[WHAT TO WORK ON]:
Print every line below that comes at or after the line containing "詳細は [アプリケーションのパフォーマンスの向上](deployment#symlink-assets) をご覧ください。", exactly as written.

[AVAILABLE DATA]:
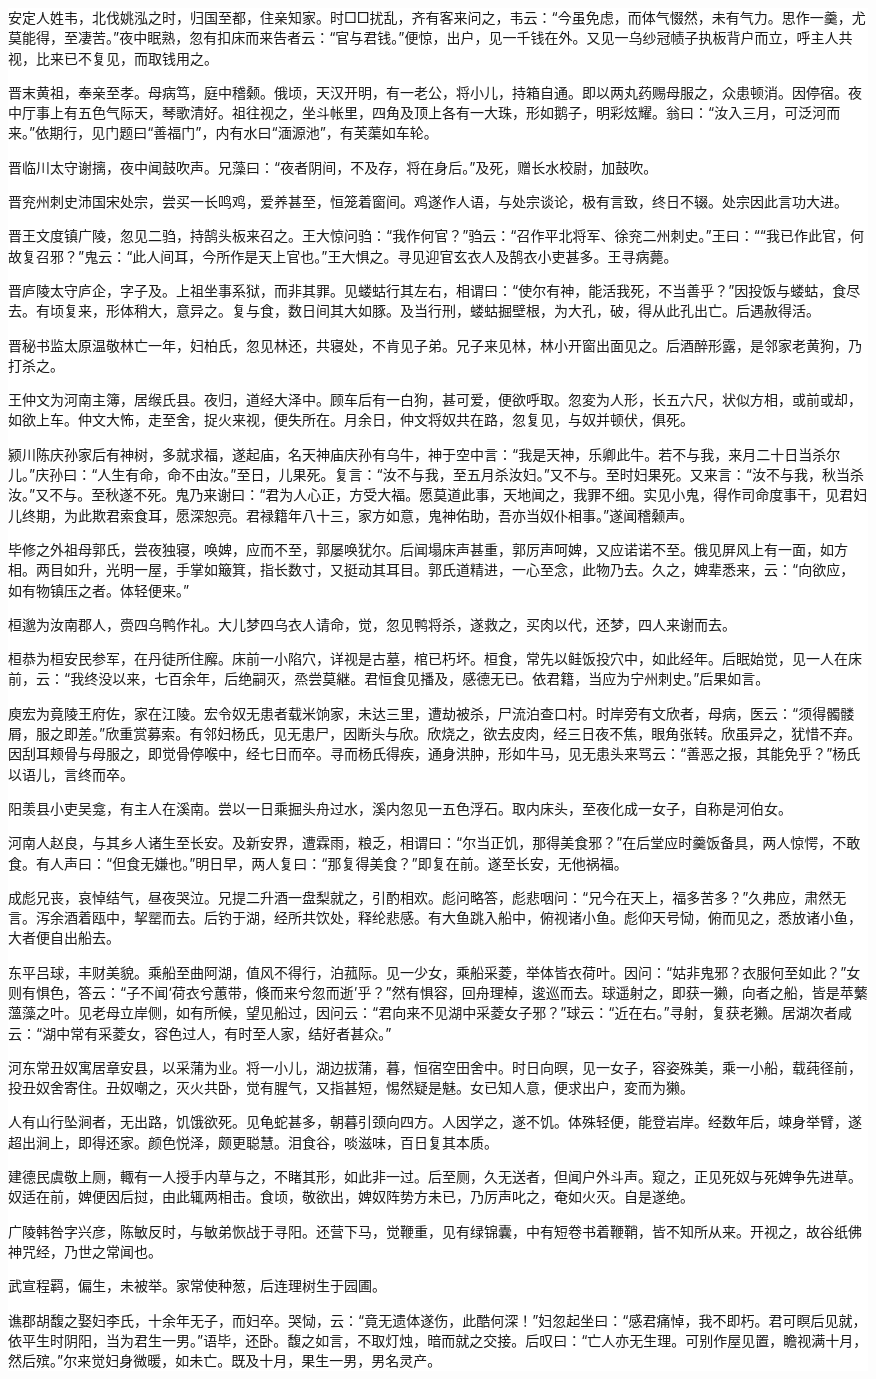 安定人姓韦，北伐姚泓之时，归国至都，住亲知家。时□□扰乱，齐有客来问之，韦云：“今虽免虑，而体气惙然，未有气力。思作一羹，尤莫能得，至凄苦。”夜中眠熟，忽有扣床而来告者云：“官与君钱。”便惊，出户，见一千钱在外。又见一乌纱冠帻子执板背户而立，呼主人共视，比来已不复见，而取钱用之。  

晋末黄祖，奉亲至孝。母病笃，庭中稽颡。俄顷，天汉开明，有一老公，将小儿，持箱自通。即以两丸药赐母服之，众患顿消。因停宿。夜中厅事上有五色气际天，琴歌清好。祖往视之，坐斗帐里，四角及顶上各有一大珠，形如鹅子，明彩炫耀。翁曰：“汝入三月，可泛河而来。”依期行，见门题曰“善福门”，内有水曰“湎源池”，有芙蕖如车轮。  

晋临川太守谢摛，夜中闻鼓吹声。兄藻曰：“夜者阴间，不及存，将在身后。”及死，赠长水校尉，加鼓吹。  

晋兖州刺史沛国宋处宗，尝买一长鸣鸡，爱养甚至，恒笼着窗间。鸡遂作人语，与处宗谈论，极有言致，终日不辍。处宗因此言功大进。  

晋王文度镇广陵，忽见二驺，持鹄头板来召之。王大惊问驺：“我作何官？”驺云：“召作平北将军、徐兖二州刺史。”王曰：““我已作此官，何故复召邪？”鬼云：“此人间耳，今所作是天上官也。”王大惧之。寻见迎官玄衣人及鹄衣小吏甚多。王寻病薨。  

晋庐陵太守庐企，字子及。上祖坐事系狱，而非其罪。见蝼蛄行其左右，相谓曰：“使尔有神，能活我死，不当善乎？”因投饭与蝼蛄，食尽去。有顷复来，形体稍大，意异之。复与食，数日间其大如豚。及当行刑，蝼蛄掘壁根，为大孔，破，得从此孔出亡。后遇赦得活。  

晋秘书监太原温敬林亡一年，妇柏氏，忽见林还，共寝处，不肯见子弟。兄子来见林，林小开窗出面见之。后酒醉形露，是邻家老黄狗，乃打杀之。  

王仲文为河南主簿，居缑氏县。夜归，道经大泽中。顾车后有一白狗，甚可爱，便欲呼取。忽変为人形，长五六尺，状似方相，或前或却，如欲上车。仲文大怖，走至舍，捉火来视，便失所在。月余日，仲文将奴共在路，忽复见，与奴并顿伏，俱死。  

颍川陈庆孙家后有神树，多就求福，遂起庙，名天神庙庆孙有乌牛，神于空中言：“我是天神，乐卿此牛。若不与我，来月二十日当杀尔儿。”庆孙曰：“人生有命，命不由汝。”至日，儿果死。复言：“汝不与我，至五月杀汝妇。”又不与。至时妇果死。又来言：“汝不与我，秋当杀汝。”又不与。至秋遂不死。鬼乃来谢曰：“君为人心正，方受大福。愿莫道此事，天地闻之，我罪不细。实见小鬼，得作司命度事干，见君妇儿终期，为此欺君索食耳，愿深恕亮。君禄籍年八十三，家方如意，鬼神佑助，吾亦当奴仆相事。”遂闻稽颡声。  

毕修之外祖母郭氏，尝夜独寝，唤婢，应而不至，郭屡唤犹尔。后闻塌床声甚重，郭厉声呵婢，又应诺诺不至。俄见屏风上有一面，如方相。两目如升，光明一屋，手掌如簸箕，指长数寸，又挺动其耳目。郭氏道精进，一心至念，此物乃去。久之，婢辈悉来，云：“向欲应，如有物镇压之者。体轻便来。”  

桓邈为汝南郡人，赍四乌鸭作礼。大儿梦四乌衣人请命，觉，忽见鸭将杀，遂救之，买肉以代，还梦，四人来谢而去。  

桓恭为桓安民参军，在丹徒所住廨。床前一小陷穴，详视是古墓，棺已朽坏。桓食，常先以鲑饭投穴中，如此经年。后眠始觉，见一人在床前，云：“我终没以来，七百余年，后绝嗣灭，烝尝莫継。君恒食见播及，感德无已。依君籍，当应为宁州刺史。”后果如言。  

庾宏为竟陵王府佐，家在江陵。宏令奴无患者载米饷家，未达三里，遭劫被杀，尸流泊查口村。时岸旁有文欣者，母病，医云：“须得髑髅屑，服之即差。”欣重赏募索。有邻妇杨氏，见无患尸，因断头与欣。欣烧之，欲去皮肉，经三日夜不焦，眼角张转。欣虽异之，犹惜不弃。因刮耳颊骨与母服之，即觉骨停喉中，经七日而卒。寻而杨氏得疾，通身洪肿，形如牛马，见无患头来骂云：“善恶之报，其能免乎？”杨氏以语儿，言终而卒。  

阳羡县小吏吴龛，有主人在溪南。尝以一日乘掘头舟过水，溪内忽见一五色浮石。取内床头，至夜化成一女子，自称是河伯女。  

河南人赵良，与其乡人诸生至长安。及新安界，遭霖雨，粮乏，相谓曰：“尔当正饥，那得美食邪？”在后堂应时羹饭备具，两人惊愕，不敢食。有人声曰：“但食无嫌也。”明日早，两人复曰：“那复得美食？”即复在前。遂至长安，无他祸福。  

成彪兄丧，哀悼结气，昼夜哭泣。兄提二升酒一盘梨就之，引酌相欢。彪问略答，彪悲咽问：“兄今在天上，福多苦多？”久弗应，肃然无言。泻余酒着瓯中，挈罂而去。后钓于湖，经所共饮处，释纶悲感。有大鱼跳入船中，俯视诸小鱼。彪仰天号恸，俯而见之，悉放诸小鱼，大者便自出船去。  

东平吕球，丰财美貌。乘船至曲阿湖，值风不得行，泊菰际。见一少女，乘船采菱，举体皆衣荷叶。因问：“姑非鬼邪？衣服何至如此？”女则有惧色，答云：“子不闻‘荷衣兮蕙带，倏而来兮忽而逝’乎？”然有惧容，回舟理棹，逡巡而去。球遥射之，即获一獭，向者之船，皆是苹蘩薀藻之叶。见老母立岸侧，如有所候，望见船过，因问云：“君向来不见湖中采菱女子邪？”球云：“近在右。”寻射，复获老獭。居湖次者咸云：“湖中常有采菱女，容色过人，有时至人家，结好者甚众。”  

河东常丑奴寓居章安县，以采蒲为业。将一小儿，湖边拔蒲，暮，恒宿空田舍中。时日向暝，见一女子，容姿殊美，乘一小船，载莼径前，投丑奴舍寄住。丑奴嘲之，灭火共卧，觉有腥气，又指甚短，惕然疑是魅。女已知人意，便求出户，変而为獭。  

人有山行坠涧者，无出路，饥饿欲死。见龟蛇甚多，朝暮引颈向四方。人因学之，遂不饥。体殊轻便，能登岩岸。经数年后，竦身举臂，遂超出涧上，即得还家。颜色悦泽，颇更聪慧。泪食谷，啖滋味，百日复其本质。  

建德民虞敬上厕，輙有一人授手内草与之，不睹其形，如此非一过。后至厕，久无送者，但闻户外斗声。窥之，正见死奴与死婢争先进草。奴适在前，婢便因后挝，由此辄两相击。食顷，敬欲出，婢奴阵势方未已，乃厉声叱之，奄如火灭。自是遂绝。  

广陵韩咎字兴彦，陈敏反时，与敏弟恢战于寻阳。还营下马，觉鞭重，见有绿锦囊，中有短卷书着鞭鞘，皆不知所从来。开视之，故谷纸佛神咒经，乃世之常闻也。  

武宣程羁，偏生，未被举。家常使种葱，后连理树生于园圃。  

谯郡胡馥之娶妇李氏，十余年无子，而妇卒。哭恸，云：“竟无遗体遂伤，此酷何深！”妇忽起坐曰：“感君痛悼，我不即朽。君可瞑后见就，依平生时阴阳，当为君生一男。”语毕，还卧。馥之如言，不取灯烛，暗而就之交接。后叹曰：“亡人亦无生理。可别作屋见置，瞻视满十月，然后殡。”尔来觉妇身微暖，如未亡。既及十月，果生一男，男名灵产。  
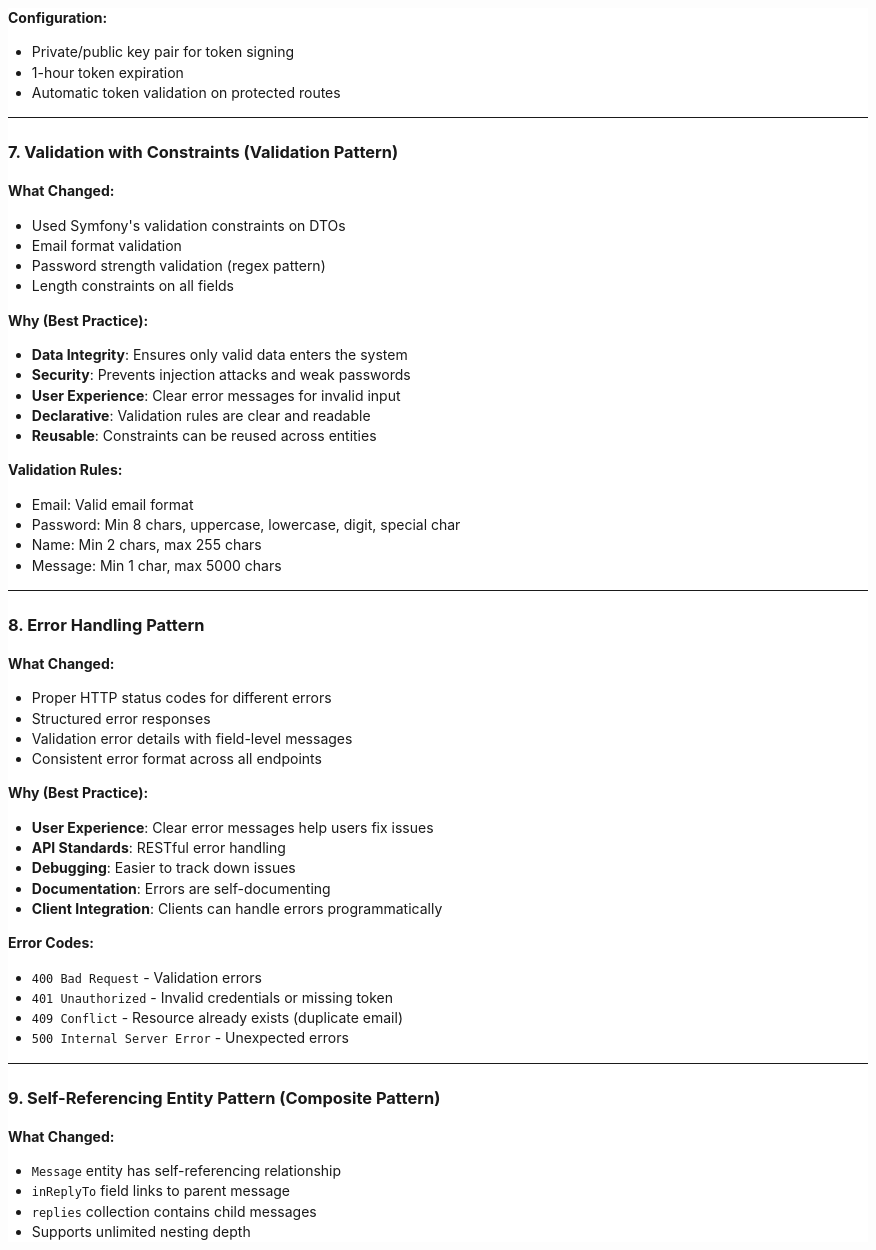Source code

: **Configuration:**
- Private/public key pair for token signing
- 1-hour token expiration
- Automatic token validation on protected routes

---

### 7. Validation with Constraints (Validation Pattern)
**What Changed:**
- Used Symfony's validation constraints on DTOs
- Email format validation
- Password strength validation (regex pattern)
- Length constraints on all fields

**Why (Best Practice):**
- **Data Integrity**: Ensures only valid data enters the system
- **Security**: Prevents injection attacks and weak passwords
- **User Experience**: Clear error messages for invalid input
- **Declarative**: Validation rules are clear and readable
- **Reusable**: Constraints can be reused across entities

**Validation Rules:**
- Email: Valid email format
- Password: Min 8 chars, uppercase, lowercase, digit, special char
- Name: Min 2 chars, max 255 chars
- Message: Min 1 char, max 5000 chars

---

### 8. Error Handling Pattern
**What Changed:**
- Proper HTTP status codes for different errors
- Structured error responses
- Validation error details with field-level messages
- Consistent error format across all endpoints

**Why (Best Practice):**
- **User Experience**: Clear error messages help users fix issues
- **API Standards**: RESTful error handling
- **Debugging**: Easier to track down issues
- **Documentation**: Errors are self-documenting
- **Client Integration**: Clients can handle errors programmatically

**Error Codes:**
- `400 Bad Request` - Validation errors
- `401 Unauthorized` - Invalid credentials or missing token
- `409 Conflict` - Resource already exists (duplicate email)
- `500 Internal Server Error` - Unexpected errors

---

### 9. Self-Referencing Entity Pattern (Composite Pattern)
**What Changed:**
- `Message` entity has self-referencing relationship
- `inReplyTo` field links to parent message
- `replies` collection contains child messages
- Supports unlimited nesting depth
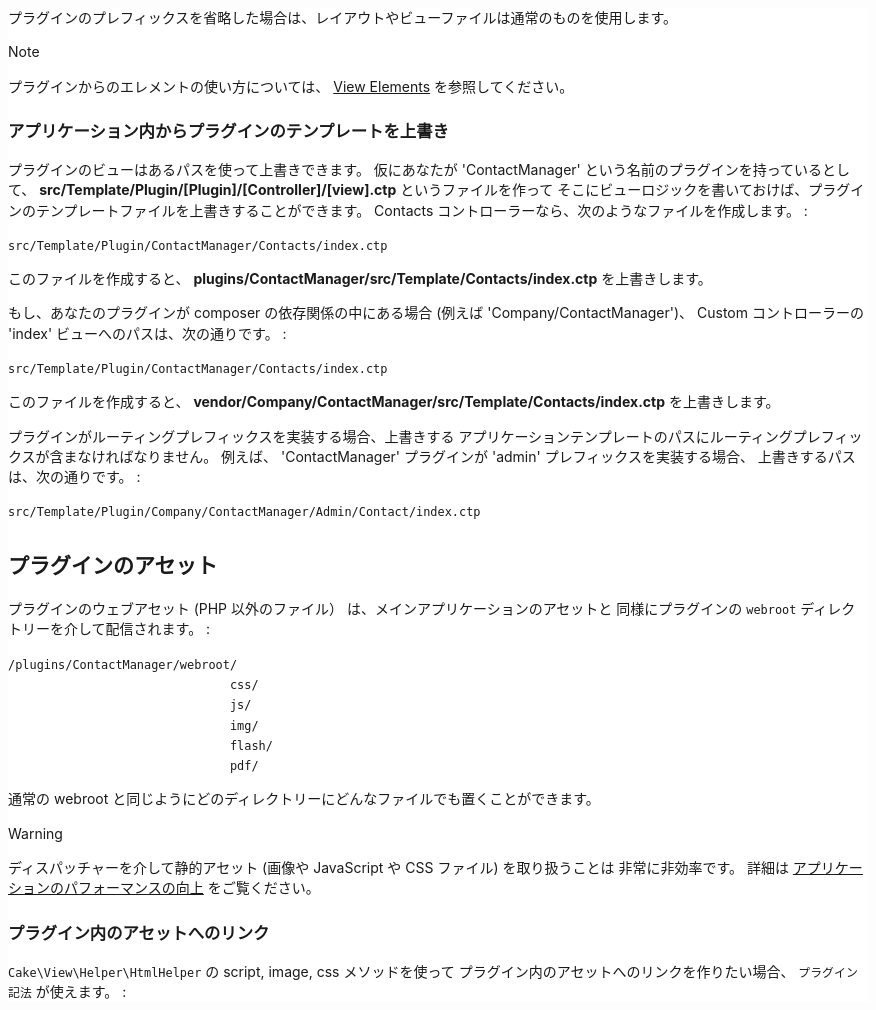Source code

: プラグインのプレフィックスを省略した場合は、レイアウトやビューファイルは通常のものを使用します。

> [!NOTE]
> プラグインからのエレメントの使い方については、
> [View Elements](views#view-elements) を参照してください。

### アプリケーション内からプラグインのテンプレートを上書き

プラグインのビューはあるパスを使って上書きできます。
仮にあなたが 'ContactManager' という名前のプラグインを持っているとして、
**src/Template/Plugin/\[Plugin\]/\[Controller\]/\[view\].ctp** というファイルを作って
そこにビューロジックを書いておけば、プラグインのテンプレートファイルを上書きすることができます。
Contacts コントローラーなら、次のようなファイルを作成します。 :

    src/Template/Plugin/ContactManager/Contacts/index.ctp

このファイルを作成すると、 **plugins/ContactManager/src/Template/Contacts/index.ctp**
を上書きします。

もし、あなたのプラグインが composer の依存関係の中にある場合 (例えば 'Company/ContactManager')、
Custom コントローラーの 'index' ビューへのパスは、次の通りです。 :

    src/Template/Plugin/ContactManager/Contacts/index.ctp

このファイルを作成すると、 **vendor/Company/ContactManager/src/Template/Contacts/index.ctp**
を上書きします。

プラグインがルーティングプレフィックスを実装する場合、上書きする
アプリケーションテンプレートのパスにルーティングプレフィックスが含まなければなりません。
例えば、 'ContactManager' プラグインが 'admin' プレフィックスを実装する場合、
上書きするパスは、次の通りです。 :

    src/Template/Plugin/Company/ContactManager/Admin/Contact/index.ctp

## プラグインのアセット

プラグインのウェブアセット (PHP 以外のファイル） は、メインアプリケーションのアセットと
同様にプラグインの `webroot` ディレクトリーを介して配信されます。 :

    /plugins/ContactManager/webroot/
                                   css/
                                   js/
                                   img/
                                   flash/
                                   pdf/

通常の webroot と同じようにどのディレクトリーにどんなファイルでも置くことができます。

> [!WARNING]
> ディスパッチャーを介して静的アセット (画像や JavaScript や CSS ファイル) を取り扱うことは
> 非常に非効率です。
> 詳細は [アプリケーションのパフォーマンスの向上](deployment#symlink-assets) をご覧ください。

### プラグイン内のアセットへのリンク

`Cake\View\Helper\HtmlHelper` の script, image, css メソッドを使って
プラグイン内のアセットへのリンクを作りたい場合、 `プラグイン記法` が使えます。 :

[TASK RESPONSE]:
> 詳細は [アプリケーションのパフォーマンスの向上](deployment#symlink-assets) をご覧ください。

### プラグイン内のアセットへのリンク

`Cake\View\Helper\HtmlHelper` の script, image, css メソッドを使って
プラグイン内のアセットへのリンクを作りたい場合、 `プラグイン記法` が使えます。 :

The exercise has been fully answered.